Synopses & Reviews
Eduard Hoffman is a microbiologist with an interest in relationships. He believes he's found "a strain of separation virus" raging in West Berlin in 1983, which terminates every relationship within three years, 167 days, and 2 hours. As Eduard attempts to evade the virus, he tangles with Germany's Nazi guilt, memories of his father, a wayward mouse, and other threats to his identity in a divided country.

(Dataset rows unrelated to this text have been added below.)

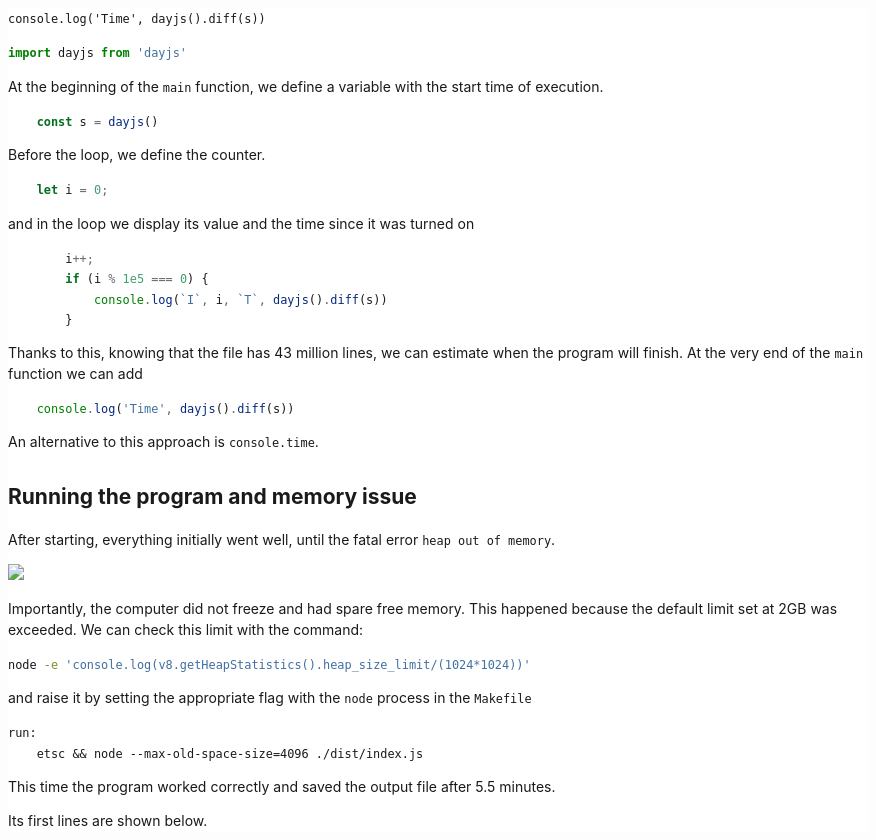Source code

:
 ```
console.log('Time', dayjs().diff(s))
```

```typescript
import dayjs from 'dayjs'
```

At the beginning of the `main` function, we define a variable with the start time of execution.

```typescript
    const s = dayjs()
```

Before the loop, we define the counter.

```typescript
    let i = 0;
```

and in the loop we display its value and the time since it was turned on

```typescript
        i++;
        if (i % 1e5 === 0) {
            console.log(`I`, i, `T`, dayjs().diff(s))
        }
```

Thanks to this, knowing that the file has 43 million lines, we can estimate when the program will finish. At the very end of the `main` function we can add

```typescript
    console.log('Time', dayjs().diff(s))
```

An alternative to this approach is `console.time`.

## Running the program and memory issue

After starting, everything initially went well, until the fatal error `heap out of memory`.

![](http://localhost:8484/75262dcb-25cd-46a0-9a22-2e580b0d4652.avif)

Importantly, the computer did not freeze and had spare free memory. This happened because the default limit set at 2GB was exceeded. We can check this limit with the command:

```bash
node -e 'console.log(v8.getHeapStatistics().heap_size_limit/(1024*1024))'
```

and raise it by setting the appropriate flag with the `node` process in the `Makefile`

```
run:
	etsc && node --max-old-space-size=4096 ./dist/index.js
```

This time the program worked correctly and saved the output file after 5.5 minutes.

Its first lines are shown below.
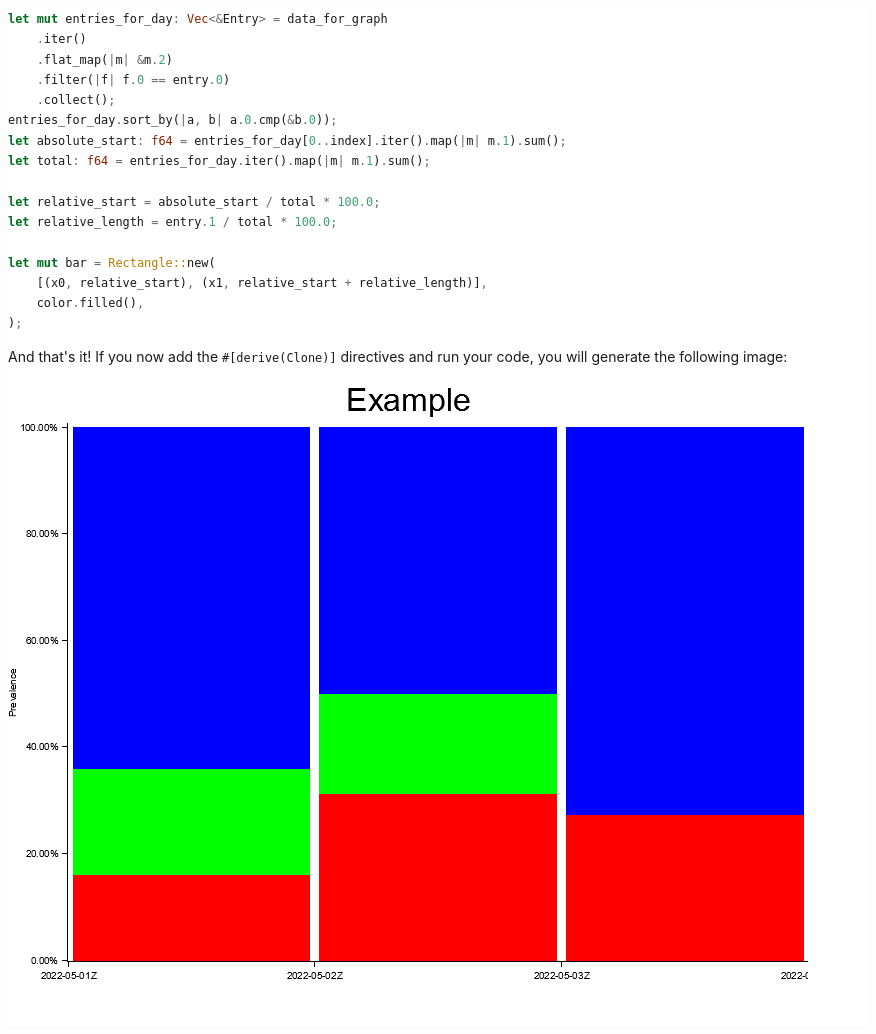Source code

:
 ```rs
let mut entries_for_day: Vec<&Entry> = data_for_graph
    .iter()
    .flat_map(|m| &m.2)
    .filter(|f| f.0 == entry.0)
    .collect();
entries_for_day.sort_by(|a, b| a.0.cmp(&b.0));
let absolute_start: f64 = entries_for_day[0..index].iter().map(|m| m.1).sum();
let total: f64 = entries_for_day.iter().map(|m| m.1).sum();

let relative_start = absolute_start / total * 100.0;
let relative_length = entry.1 / total * 100.0;

let mut bar = Rectangle::new(
    [(x0, relative_start), (x1, relative_start + relative_length)],
    color.filled(),
);
```

And that's it! If you now add the `#[derive(Clone)]` directives and run your code, you will generate the following image:

![Stacked bar chart](./output-final.png)
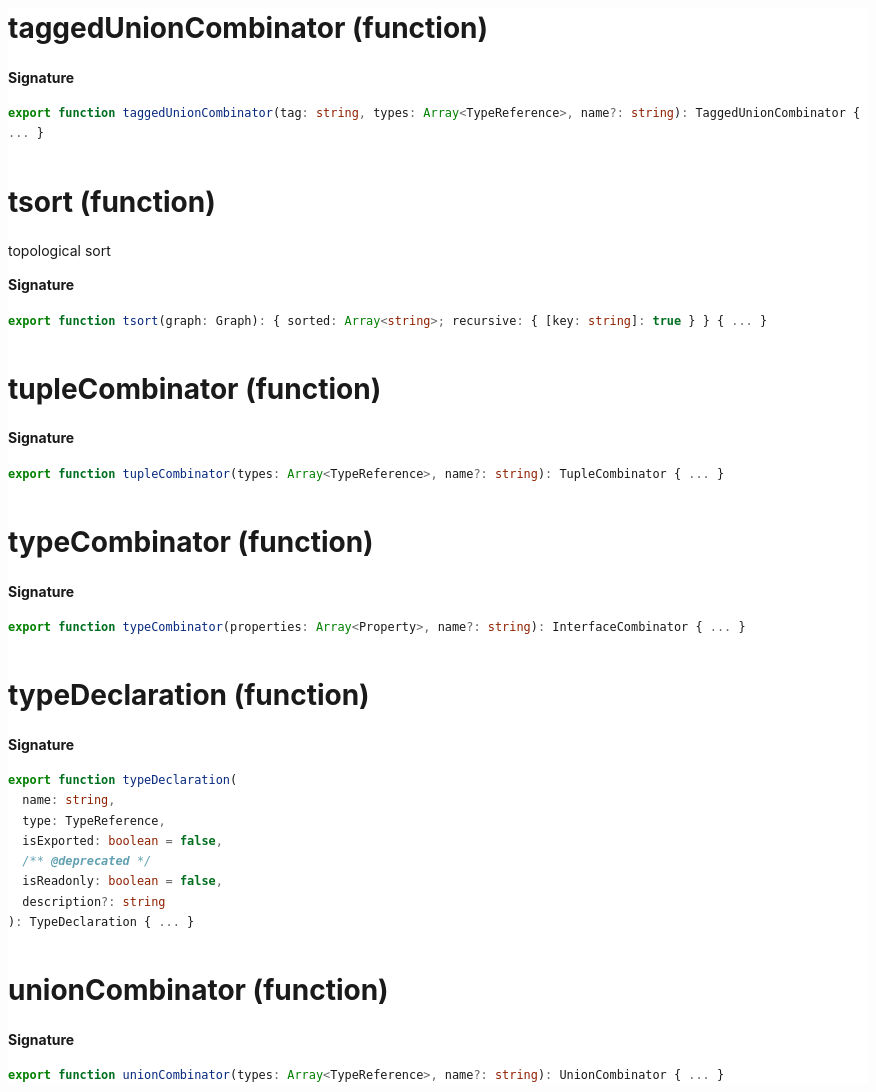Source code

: # taggedUnionCombinator (function)

**Signature**

```ts
export function taggedUnionCombinator(tag: string, types: Array<TypeReference>, name?: string): TaggedUnionCombinator { ... }
```

# tsort (function)

topological sort

**Signature**

```ts
export function tsort(graph: Graph): { sorted: Array<string>; recursive: { [key: string]: true } } { ... }
```

# tupleCombinator (function)

**Signature**

```ts
export function tupleCombinator(types: Array<TypeReference>, name?: string): TupleCombinator { ... }
```

# typeCombinator (function)

**Signature**

```ts
export function typeCombinator(properties: Array<Property>, name?: string): InterfaceCombinator { ... }
```

# typeDeclaration (function)

**Signature**

```ts
export function typeDeclaration(
  name: string,
  type: TypeReference,
  isExported: boolean = false,
  /** @deprecated */
  isReadonly: boolean = false,
  description?: string
): TypeDeclaration { ... }
```

# unionCombinator (function)

**Signature**

```ts
export function unionCombinator(types: Array<TypeReference>, name?: string): UnionCombinator { ... }
```
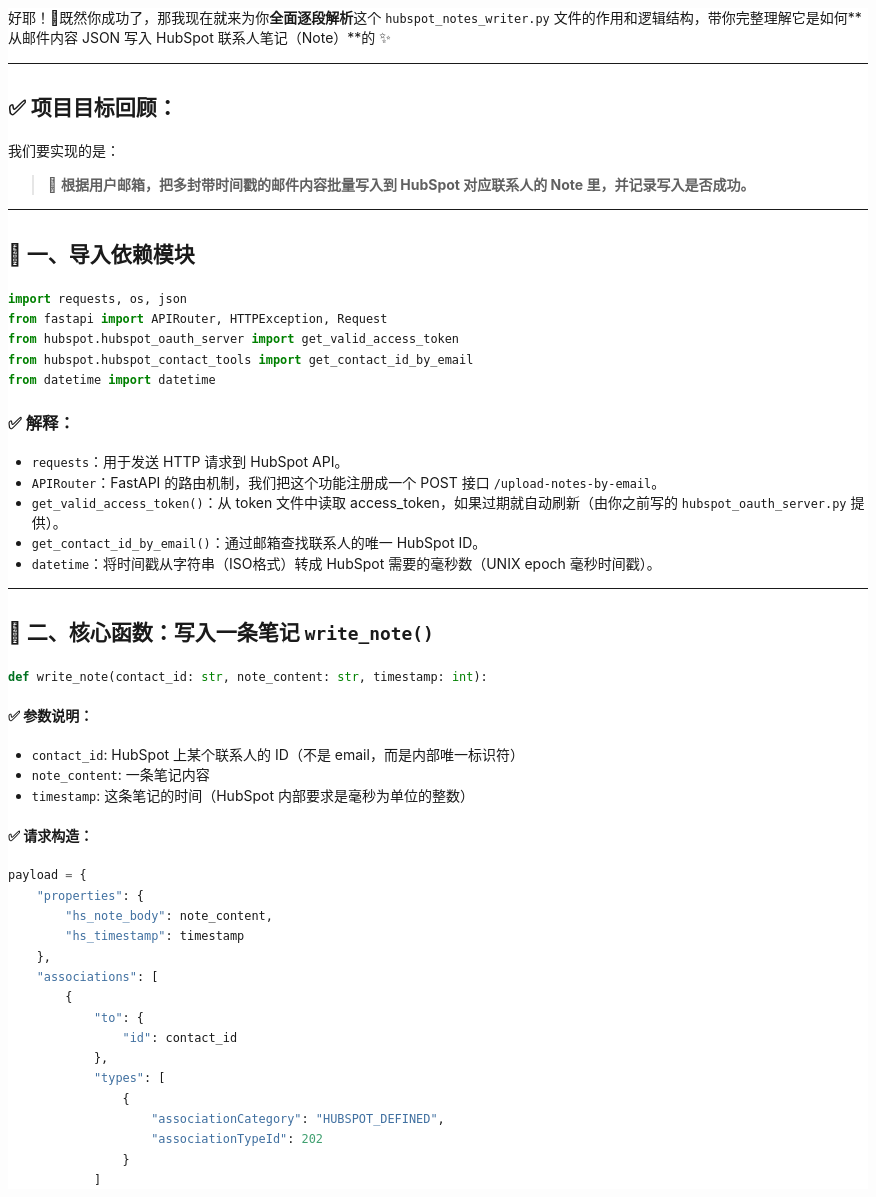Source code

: 

好耶！🎉既然你成功了，那我现在就来为你**全面逐段解析**这个 `hubspot_notes_writer.py` 文件的作用和逻辑结构，带你完整理解它是如何\*\*从邮件内容 JSON 写入 HubSpot 联系人笔记（Note）\*\*的 ✨

---

## ✅ 项目目标回顾：

我们要实现的是：

> 🚀 **根据用户邮箱，把多封带时间戳的邮件内容批量写入到 HubSpot 对应联系人的 Note 里，并记录写入是否成功。**

---

## 🧩 一、导入依赖模块

```python
import requests, os, json
from fastapi import APIRouter, HTTPException, Request
from hubspot.hubspot_oauth_server import get_valid_access_token
from hubspot.hubspot_contact_tools import get_contact_id_by_email
from datetime import datetime
```

### ✅ 解释：

* `requests`：用于发送 HTTP 请求到 HubSpot API。
* `APIRouter`：FastAPI 的路由机制，我们把这个功能注册成一个 POST 接口 `/upload-notes-by-email`。
* `get_valid_access_token()`：从 token 文件中读取 access\_token，如果过期就自动刷新（由你之前写的 `hubspot_oauth_server.py` 提供）。
* `get_contact_id_by_email()`：通过邮箱查找联系人的唯一 HubSpot ID。
* `datetime`：将时间戳从字符串（ISO格式）转成 HubSpot 需要的毫秒数（UNIX epoch 毫秒时间戳）。

---

## 🧩 二、核心函数：写入一条笔记 `write_note()`

```python
def write_note(contact_id: str, note_content: str, timestamp: int):
```

#### ✅ 参数说明：

* `contact_id`: HubSpot 上某个联系人的 ID（不是 email，而是内部唯一标识符）
* `note_content`: 一条笔记内容
* `timestamp`: 这条笔记的时间（HubSpot 内部要求是毫秒为单位的整数）

#### ✅ 请求构造：

```python
payload = {
    "properties": {
        "hs_note_body": note_content,
        "hs_timestamp": timestamp
    },
    "associations": [
        {
            "to": {
                "id": contact_id
            },
            "types": [
                {
                    "associationCategory": "HUBSPOT_DEFINED",
                    "associationTypeId": 202
                }
            ]
```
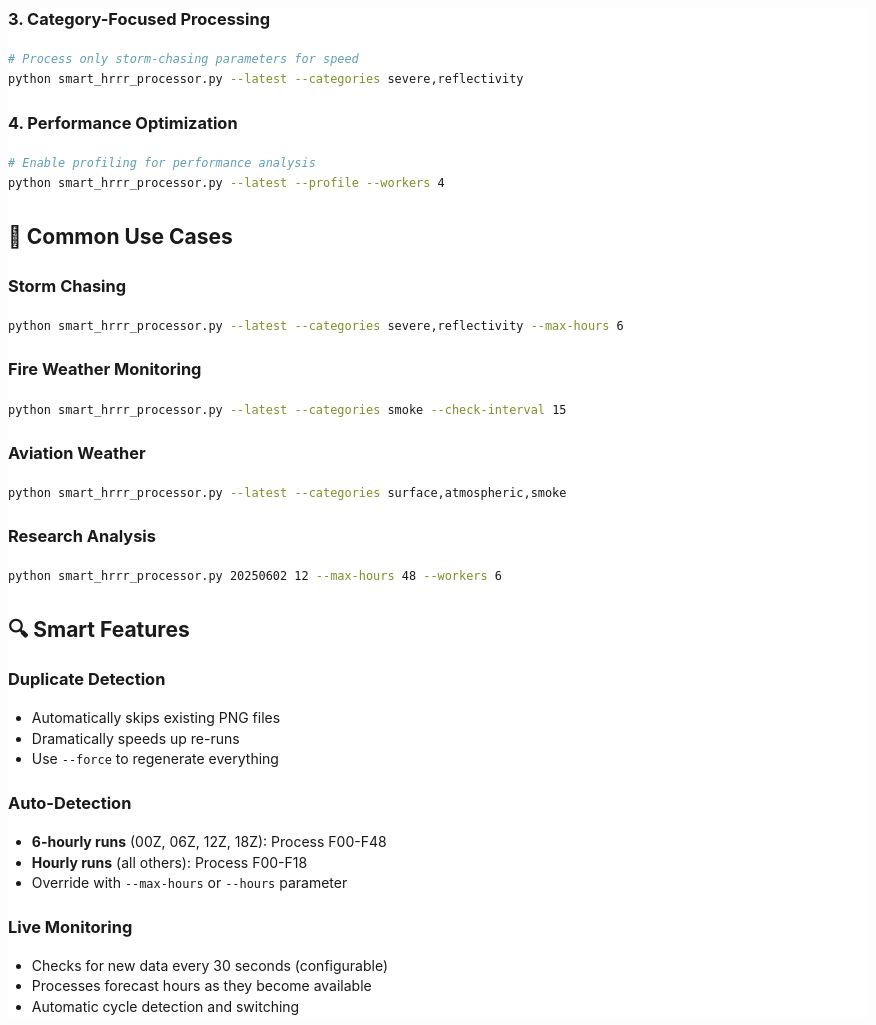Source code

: ### 3. Category-Focused Processing
```bash
# Process only storm-chasing parameters for speed
python smart_hrrr_processor.py --latest --categories severe,reflectivity
```

### 4. Performance Optimization
```bash
# Enable profiling for performance analysis
python smart_hrrr_processor.py --latest --profile --workers 4
```

## 🎯 Common Use Cases

### Storm Chasing
```bash
python smart_hrrr_processor.py --latest --categories severe,reflectivity --max-hours 6
```

### Fire Weather Monitoring
```bash
python smart_hrrr_processor.py --latest --categories smoke --check-interval 15
```

### Aviation Weather
```bash
python smart_hrrr_processor.py --latest --categories surface,atmospheric,smoke
```

### Research Analysis
```bash
python smart_hrrr_processor.py 20250602 12 --max-hours 48 --workers 6
```

## 🔍 Smart Features

### Duplicate Detection
- Automatically skips existing PNG files
- Dramatically speeds up re-runs
- Use `--force` to regenerate everything

### Auto-Detection
- **6-hourly runs** (00Z, 06Z, 12Z, 18Z): Process F00-F48
- **Hourly runs** (all others): Process F00-F18
- Override with `--max-hours` or `--hours` parameter

### Live Monitoring
- Checks for new data every 30 seconds (configurable)
- Processes forecast hours as they become available
- Automatic cycle detection and switching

"A little Don Giovanni, a little café sociology, a little laboratory science, a little Berlin wit—it's a pleasant mix."—Suzanne Ruta, New York Times Book Review
"With its poignant valedictory to its protagonists' waning youth and its rueful placing of them in the firing line of history, Couplings achieves a balance of light and dark that is utterly persuasive."—Michael Upchurch, San Francisco Chronicle Book Review
Synopsis
In his first novel, Couplings, Schneider turns his sharp eyes on the difficulties of love in the peculiar construct that was preunification Berlin. Eduard, a molecular biologist living in West Berlin, keeps a notebook entitled "A Concise Treatise on the Average Half-life of Love Relationships". The data he collects in it support only one conclusion: a strain of separation virus is raging in the walled city. "An initial rough estimate suggested that any given relationship had a maximum average life expectancy of three years, one hundred and sixty seven days, and two hours". With his friends Andre, an international composer, and Theo, a writer from East Berlin, Eduard makes a pact to fight the "dragon of separation" that seems to reign in Berlin. The man who fails to show up in a year with his current partner will finance an entire ski vacation for six people. Eduard vows to father six children with Klara; Andre, to marry Esther; and Theo, to have no connubial contact with his wife, Pauline. Of course nothing turns out as expected in this surprising and witty look at how the generation that came of age and rebelled in the sixties is coping with love and commitment.